TA & K Enterprises Inc v Suncor Energy Products Inc, 2011 ON
CA 613 (Released September 27, 2011) In this decision, the Court of
Appeal for Ontario concluded (1) that the franchise disclosure
requirements in the Arthur Wishart Act (Franchise Disclosure),
2000, SO 2000 ("Act") do not apply to
franchise agreements where the term of the franchise rights and
obligations is one year or less and (2) that "franchise
fees" do not include ongoing payments such as royalties.
The case came to the Court from Perell J.'s decision which
granted the defendant Suncor's motion to dismiss a proposed
class action brought by TA & K Enterprises Inc.
("TAK") on behalf of a class of over 200
former Sunoco retailers. The claim arose from Suncor's merger
with Petro-Canada and Suncor's subsequent decision to cull some
franchisees and re-brand the remainder.

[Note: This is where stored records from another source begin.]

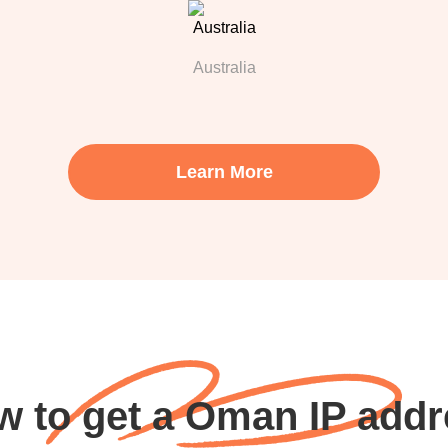
Australia
Learn More
w to get a Oman IP addr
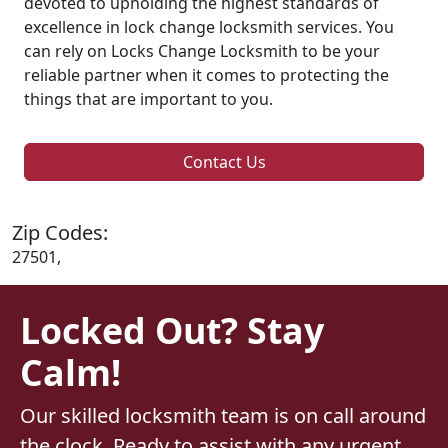
devoted to upholding the highest standards of
excellence in lock change locksmith services. You
can rely on Locks Change Locksmith to be your
reliable partner when it comes to protecting the
things that are important to you.
Contact Us
Zip Codes:
27501,
Locked Out? Stay
Calm!
Our skilled locksmith team is on call around
the clock. Ready to assist with any urgent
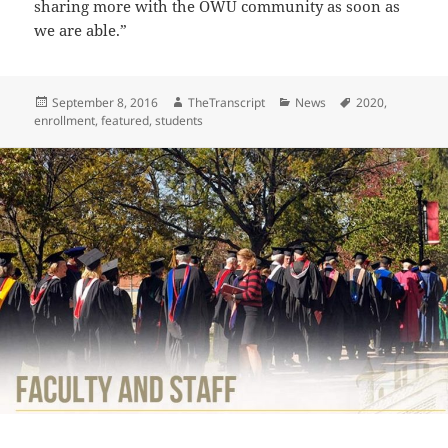
sharing more with the OWU community as soon as
we are able.”
Posted
Author
Categories
Tags
September 8, 2016
TheTranscript
News
2020
,
on
enrollment
,
featured
,
students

In asserting that Suncor
had not met an obligation to provide disclosure, TAK hoped to
recover some of its set-up and wind-down costs. In response, Suncor
relied on s. 5(7)(g)(ii) of the Act which provides an exemption
from disclosure where "the franchise agreement is not valid
for longer than one year and does not involve the payment of a
nonrefundable franchise fee".
Justice Goudge (MacFarland and Watt JJ.A. concurring) rejected
all of TAK's arguments. He held that although the franchise
agreement was signed on November 11, 2008 and due to expire on
November 14, 2009, it was not valid for longer than one year.
Rather, the "time frame during which the franchisee is bound
to certain rights and obligations" was only one year. The
franchisee's ability to repudiate the agreement for franchisor
non-performance in the period between the signing of the agreement
and the commencement of its performance did not tip the term length
over the one year.
Further, the existence of obligations such as indemnity and
confidentiality which survive the termination of the agreement did
not extend the agreement past one year. By definition those
obligations only arise after the termination of the agreement and
so after the agreement can be considered valid. The existence of a
clause within the franchise agreement which provided for a monthly
tenancy in the event the franchisee remained in possession and
continued to pay rent at the conclusion of the agreement did not
extend the term. Because the term came into force at the expiration
of the agreement, it did not extend it. Finally, a letter from
Suncor extending the franchise relationship on a month-tomonth
basis did not stretch the franchise agreement beyond a year.
The Court also dismissed TAK's claim that its payments to
Suncor were franchise fees and that as a result Suncor did not
satisfy the second branch of the disclosure exemption. Goudge J.A.
relied on the relevant regulation and the law reform report which
led to the Act to hold that a franchise fee is paid to become a
franchisee, and does not include royalties or other payments for
goods or services.
The Court's decision makes sense as a plain interpretation
of the Act. However, it leaves potential franchisees faced with
one-year agreements – which will surely now become more
popular with franchisors – to bargain for longer
agreements or more complete disclosure. The decision thereby does
not live up to the Act's broad goal of rebalancing power
between potential franchisees and franchisors.